Another issue regarding the fecal material- work on drying up the droppings and really think about it. If the birds are producing copious amounts of fetid droppings- heavy and wet- they are simply not digesting a high percentage of what you are feeding them. You are wasting your budget feeding the birds material that they are obliged to gorge on to consume enough nutrients to survive- and most of that is being passed right through the digestive system without being of much use to the hens at all.
This is why your hens' droppings are so aromatic. And this is why suburbs pass laws keeping folks from keeping a small flock of hens in their ridiculously taxed backyards.
Invest in educating yourself about avian nutrition. Utilise the best possible nutritional products on the market. The birds should be producing firm, dry droppings that one can pick up with the hand and yet do not stick to the glove.
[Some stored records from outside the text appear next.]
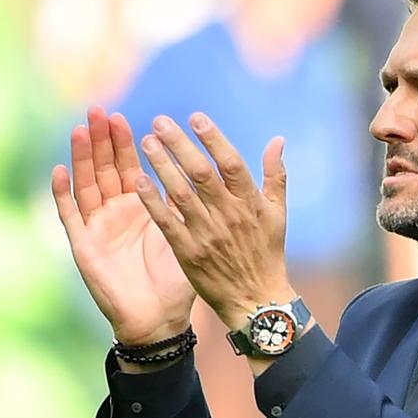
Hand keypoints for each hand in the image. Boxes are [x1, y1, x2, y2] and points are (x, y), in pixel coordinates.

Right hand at [51, 106, 195, 344]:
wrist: (159, 319)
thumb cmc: (175, 281)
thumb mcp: (185, 234)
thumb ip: (188, 204)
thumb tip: (205, 170)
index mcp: (141, 210)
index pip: (131, 168)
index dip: (129, 143)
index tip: (130, 116)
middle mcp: (116, 214)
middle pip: (106, 169)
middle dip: (103, 140)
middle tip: (101, 109)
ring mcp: (98, 228)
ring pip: (87, 185)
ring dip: (83, 158)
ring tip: (82, 130)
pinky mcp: (84, 246)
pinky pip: (71, 216)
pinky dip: (63, 194)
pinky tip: (60, 171)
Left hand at [133, 113, 293, 329]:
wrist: (255, 299)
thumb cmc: (267, 253)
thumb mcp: (278, 213)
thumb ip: (276, 175)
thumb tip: (278, 140)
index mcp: (251, 203)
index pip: (231, 163)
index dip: (213, 139)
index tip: (195, 118)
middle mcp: (229, 215)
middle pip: (201, 173)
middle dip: (179, 145)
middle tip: (159, 122)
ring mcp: (207, 233)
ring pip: (181, 193)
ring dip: (162, 165)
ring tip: (145, 142)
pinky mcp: (188, 252)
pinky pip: (167, 221)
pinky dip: (153, 200)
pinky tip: (138, 180)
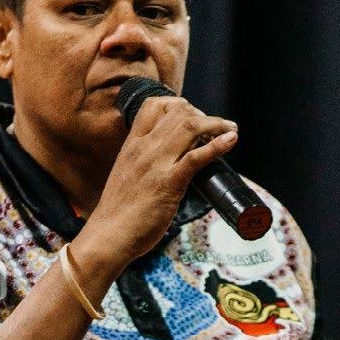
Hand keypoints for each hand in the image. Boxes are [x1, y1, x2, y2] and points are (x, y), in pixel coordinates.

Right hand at [83, 96, 237, 263]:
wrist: (108, 235)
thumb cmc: (117, 212)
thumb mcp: (126, 175)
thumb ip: (142, 163)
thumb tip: (163, 162)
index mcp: (132, 145)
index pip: (153, 106)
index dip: (177, 104)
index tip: (191, 115)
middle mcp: (144, 149)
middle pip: (177, 112)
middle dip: (202, 114)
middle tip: (217, 126)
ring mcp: (157, 164)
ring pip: (190, 127)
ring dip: (216, 124)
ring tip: (230, 129)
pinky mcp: (169, 183)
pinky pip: (196, 157)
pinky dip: (218, 145)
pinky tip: (231, 140)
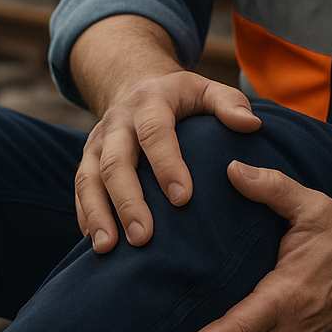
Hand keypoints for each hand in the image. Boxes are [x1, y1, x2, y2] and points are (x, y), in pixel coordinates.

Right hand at [75, 72, 260, 251]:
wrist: (133, 83)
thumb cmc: (180, 98)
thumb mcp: (206, 89)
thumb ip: (230, 104)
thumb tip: (251, 125)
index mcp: (150, 102)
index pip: (155, 133)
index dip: (167, 164)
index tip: (183, 199)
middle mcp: (118, 122)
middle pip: (116, 162)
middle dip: (128, 202)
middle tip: (143, 237)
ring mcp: (97, 142)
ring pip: (89, 178)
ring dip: (98, 214)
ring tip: (108, 248)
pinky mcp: (87, 160)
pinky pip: (80, 190)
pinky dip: (86, 217)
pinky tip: (97, 243)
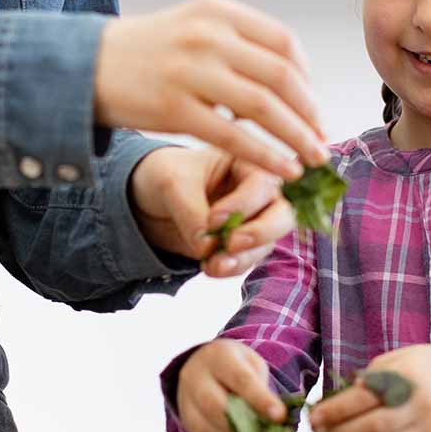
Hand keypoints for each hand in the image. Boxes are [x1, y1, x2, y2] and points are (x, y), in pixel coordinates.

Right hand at [95, 0, 327, 181]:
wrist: (83, 66)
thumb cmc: (145, 52)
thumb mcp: (191, 26)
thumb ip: (236, 42)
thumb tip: (290, 80)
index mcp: (218, 12)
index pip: (283, 43)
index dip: (308, 79)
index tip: (313, 107)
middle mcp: (208, 36)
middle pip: (281, 77)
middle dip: (310, 113)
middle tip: (322, 139)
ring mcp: (191, 71)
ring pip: (263, 108)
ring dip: (297, 137)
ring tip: (313, 159)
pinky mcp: (174, 108)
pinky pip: (233, 137)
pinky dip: (266, 156)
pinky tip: (283, 170)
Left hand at [128, 146, 295, 276]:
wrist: (149, 199)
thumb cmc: (165, 174)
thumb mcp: (171, 183)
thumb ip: (191, 211)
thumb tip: (207, 247)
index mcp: (247, 162)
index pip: (262, 184)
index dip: (242, 205)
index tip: (213, 220)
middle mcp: (257, 193)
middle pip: (281, 216)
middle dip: (261, 233)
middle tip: (231, 244)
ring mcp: (252, 222)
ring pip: (267, 244)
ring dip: (243, 258)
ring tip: (213, 265)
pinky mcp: (239, 246)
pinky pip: (246, 261)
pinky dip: (230, 268)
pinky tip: (209, 268)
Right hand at [176, 340, 286, 431]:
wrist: (205, 364)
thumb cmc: (235, 365)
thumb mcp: (252, 365)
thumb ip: (261, 388)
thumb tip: (272, 417)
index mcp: (218, 355)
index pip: (239, 379)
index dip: (260, 399)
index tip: (278, 415)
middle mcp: (195, 373)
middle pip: (215, 404)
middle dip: (243, 422)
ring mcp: (186, 396)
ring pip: (207, 423)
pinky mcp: (186, 416)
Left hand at [308, 345, 430, 431]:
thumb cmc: (426, 365)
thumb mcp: (397, 360)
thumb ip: (370, 380)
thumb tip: (337, 402)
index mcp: (405, 378)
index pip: (364, 398)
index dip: (335, 410)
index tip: (314, 416)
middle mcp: (417, 405)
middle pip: (372, 428)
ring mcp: (425, 428)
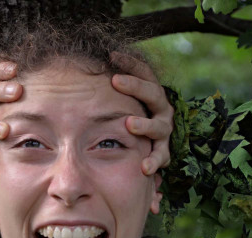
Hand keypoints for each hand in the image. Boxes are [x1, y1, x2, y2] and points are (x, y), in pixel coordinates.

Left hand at [110, 52, 173, 174]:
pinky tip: (144, 168)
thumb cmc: (131, 116)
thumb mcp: (125, 100)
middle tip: (116, 81)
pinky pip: (161, 156)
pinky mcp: (164, 151)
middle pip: (153, 94)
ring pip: (158, 126)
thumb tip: (87, 64)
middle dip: (135, 87)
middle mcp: (161, 109)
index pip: (145, 73)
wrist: (153, 145)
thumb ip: (114, 86)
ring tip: (129, 124)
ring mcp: (163, 130)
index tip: (112, 55)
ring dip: (145, 125)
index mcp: (152, 94)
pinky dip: (153, 161)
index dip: (131, 63)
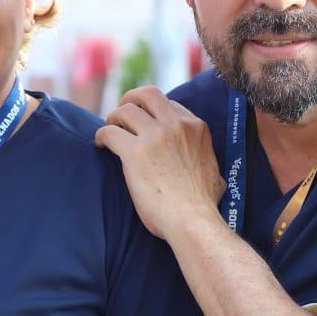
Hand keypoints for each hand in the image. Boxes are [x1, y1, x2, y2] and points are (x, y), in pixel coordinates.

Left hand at [95, 87, 225, 242]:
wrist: (193, 220)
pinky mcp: (134, 151)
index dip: (151, 111)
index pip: (168, 104)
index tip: (142, 122)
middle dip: (131, 100)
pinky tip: (101, 145)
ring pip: (125, 110)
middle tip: (121, 114)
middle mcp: (176, 125)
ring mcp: (155, 136)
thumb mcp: (215, 174)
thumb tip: (212, 176)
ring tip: (109, 132)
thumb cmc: (203, 206)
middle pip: (147, 94)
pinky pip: (110, 132)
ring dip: (113, 119)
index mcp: (196, 128)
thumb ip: (206, 165)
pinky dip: (102, 136)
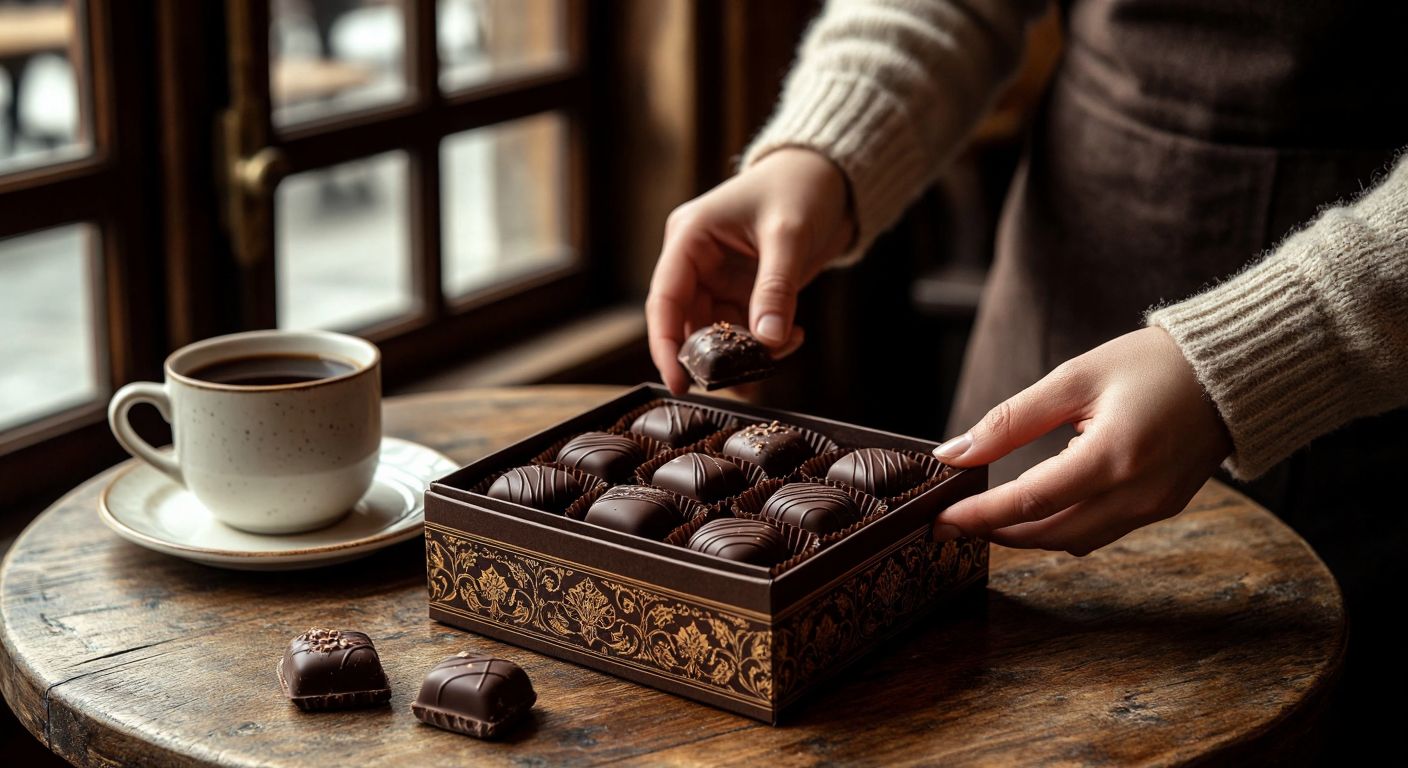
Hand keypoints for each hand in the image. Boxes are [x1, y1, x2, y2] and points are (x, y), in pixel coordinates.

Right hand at [646, 148, 854, 393]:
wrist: (830, 175)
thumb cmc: (800, 187)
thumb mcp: (788, 235)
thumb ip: (776, 289)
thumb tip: (768, 342)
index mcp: (689, 237)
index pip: (664, 299)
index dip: (665, 344)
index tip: (677, 383)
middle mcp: (696, 260)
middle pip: (687, 323)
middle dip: (714, 356)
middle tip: (742, 381)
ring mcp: (718, 278)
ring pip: (717, 334)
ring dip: (744, 354)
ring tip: (779, 355)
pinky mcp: (742, 290)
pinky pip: (742, 330)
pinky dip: (763, 344)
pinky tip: (790, 339)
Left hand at [931, 327, 1232, 554]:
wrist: (1231, 371)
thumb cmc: (1151, 365)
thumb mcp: (1074, 379)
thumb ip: (1011, 420)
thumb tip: (955, 452)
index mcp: (1113, 456)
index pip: (1029, 501)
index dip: (978, 516)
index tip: (939, 521)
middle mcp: (1136, 493)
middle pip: (1048, 534)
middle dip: (994, 533)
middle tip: (950, 523)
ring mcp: (1153, 507)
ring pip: (1073, 541)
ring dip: (1026, 535)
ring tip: (985, 517)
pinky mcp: (1162, 508)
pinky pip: (1100, 533)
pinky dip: (1061, 528)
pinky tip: (1035, 510)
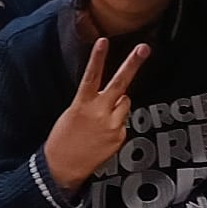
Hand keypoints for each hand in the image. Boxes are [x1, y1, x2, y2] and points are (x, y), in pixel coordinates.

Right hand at [45, 38, 150, 191]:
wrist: (62, 166)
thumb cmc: (64, 139)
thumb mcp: (72, 114)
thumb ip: (94, 102)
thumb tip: (116, 97)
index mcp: (82, 104)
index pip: (91, 75)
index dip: (97, 57)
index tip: (103, 41)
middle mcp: (99, 113)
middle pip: (120, 83)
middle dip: (132, 64)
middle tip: (143, 48)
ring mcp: (112, 125)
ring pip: (125, 102)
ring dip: (119, 104)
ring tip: (102, 118)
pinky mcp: (120, 137)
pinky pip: (124, 122)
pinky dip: (116, 124)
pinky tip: (103, 134)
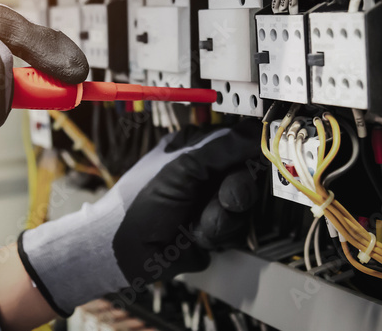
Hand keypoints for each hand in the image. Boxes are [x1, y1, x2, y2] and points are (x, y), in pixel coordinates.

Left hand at [17, 121, 262, 316]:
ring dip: (220, 218)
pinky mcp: (213, 229)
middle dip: (234, 192)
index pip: (239, 142)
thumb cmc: (139, 203)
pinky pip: (234, 230)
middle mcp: (206, 173)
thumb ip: (222, 147)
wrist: (125, 251)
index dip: (248, 155)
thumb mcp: (182, 167)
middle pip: (246, 176)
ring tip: (195, 221)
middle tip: (220, 198)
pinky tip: (193, 234)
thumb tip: (256, 131)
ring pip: (243, 206)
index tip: (249, 163)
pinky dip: (215, 235)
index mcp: (196, 148)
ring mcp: (210, 202)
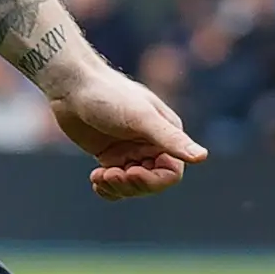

Of course this is an over-generalization and we all know that apples and kitchen trimmings will contribute towards looser droppings but this is largely water not crude protein.
Anyway, getting back to the perch and poop shoot:
I prefer the circular perch because
a. it makes controlling their droppings all the easier
b. it affords them a certain amount of autonomy from the walls of the enclosure and subsequently decreases the incidence of predation by those creatures that pull poultry through the netting or climb up walls- .
But naturally many of our enclosures will not be appropriate for circular perches. Circular perches may not be that easy to come by or craft ourselves.
In the instances where this is the case, of course horizontal perches are appreciated by the birds.
One aside regarding perching- the higher the perch the better- within reason naturally- but avoid the instinct to make it possible for the birds to climb to their perches without having to use their wings at all. Even flapping wings while climbing a difficult route amounts to the flushing of glands responsible for immune function- the more the birds use their wings- their air bellows- (air sacs) use muscle -lots of it- to reach their nocturnal perches- the longer the birds should live.
-The poop hammock does not keep the birds from reaching their nocturnal perches or leaving them.